Chávez pensó que el crecimiento de China y la India, y otros países en vías de desarrollo, permitiría el aumento de los precios de forma indefinida.
La economía nacional se convirtió, por un lado, en una actividad de puertos porque la mayor parte de los bienes se importaban; y en una actividad estatizada debido a que Chávez, con todos los petrodólares que le ingresaban, creía que podía acabar con la propiedad privada, la
iniciativa particular y los sindicatos, sustituyéndolos por empresas administradas por comisarios del Gobierno. Centenas de industrias y empresas de servicios, hatos y haciendas pasaron a manos del régimen.
El resultado de ese asalto a los activos de la nación levantados por particulares lo padecemos desde hace varias décadas. Las sanciones no guardan ninguna relación con el deterioro de la actividad industrial y comercial.

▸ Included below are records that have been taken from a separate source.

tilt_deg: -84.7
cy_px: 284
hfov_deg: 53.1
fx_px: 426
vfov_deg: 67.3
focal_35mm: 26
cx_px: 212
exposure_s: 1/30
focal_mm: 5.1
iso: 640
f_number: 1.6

Los dirigentes obreros también han pagado las consecuencias del odio y la paranoia del régimen. La Confederación de Trabajadores de Venezuela, CTV en la práctica desapareció por el acoso del Gobierno. En las zonas donde los trabajadores se rebelan contra la esclavitud, sus líderes son castigados con penas bíblicas. Seis líderes de Guayana acaban de ser condenados a dieciséis años de cárcel,
acusados de delincuentes y conspiradores. Esto ocurre en un gobierno cuyo presidente se autodenomina ‘Presidente obrero’.
El menoscabo de los servicios públicos –electricidad, agua potable, educación, salud y transporte- tampoco está conectado con las sanciones. Las fortunas amasadas alrededor del negocio de la electricidad por personas vinculadas al régimen, son ampliamente conocidas. Igual que la riqueza acumulada por numerosos "enchufados" durante la vigencia de Cadivi, (feb 2003 - ene 2014) supuestamente concebido para mejorar los servicios públicos.

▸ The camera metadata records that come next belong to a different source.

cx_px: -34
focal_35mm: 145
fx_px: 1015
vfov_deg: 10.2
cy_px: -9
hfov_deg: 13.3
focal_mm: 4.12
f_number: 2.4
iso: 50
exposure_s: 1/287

Lo que ocurre es que Maduro utiliza las sanciones para tratar de ocultar la ineficacia, desidia y corrupción del Gobierno, y, más recientemente, para justificar la decisión de no convocar un proceso electoral transparente, que permita el cambio de Gobierno de forma democrática, pacífica y constitucional, como establece la Carta del 99.
Las sanciones operan como un señuelo. El control de los medios de comunicación que posee el régimen, especialmente en el interior del país, ha logrado convencer a un segmento de la población de la inconveniencia e inutilidad de las sanciones. Los permanentes mensajes
a través de la amplia red de medios informativos de los que dispone Maduro, han permitido que la gente le retire el apoyo a las sanciones.
Hoy, de acuerdo con distintas encuestadoras, el respaldo popular es sensiblemente menor que en 2021. El tema no es sencillo de analizar para la oposición porque no se trata de un problema fundamentalmente económico, sino político, con una vertiente interna y, sobre todo, con un ramal conectado con el exterior. Es verdad que las sanciones generan consecuencias negativas tanto para el régimen como para la población. Esta realidad es
inocultable. Pero, las sanciones constituyen la única arma de los países democráticos para obligar al régimen a restablecer el Estado de derecho en Venezuela.
El Gobierno, responsable de todos los atropellos a la Constitución y a la democracia que han provocado las sanciones, debería dar señales que permitan ir levantándolas progresivamente. Las agresivas declaraciones de Diosdado Cabello no ayudan.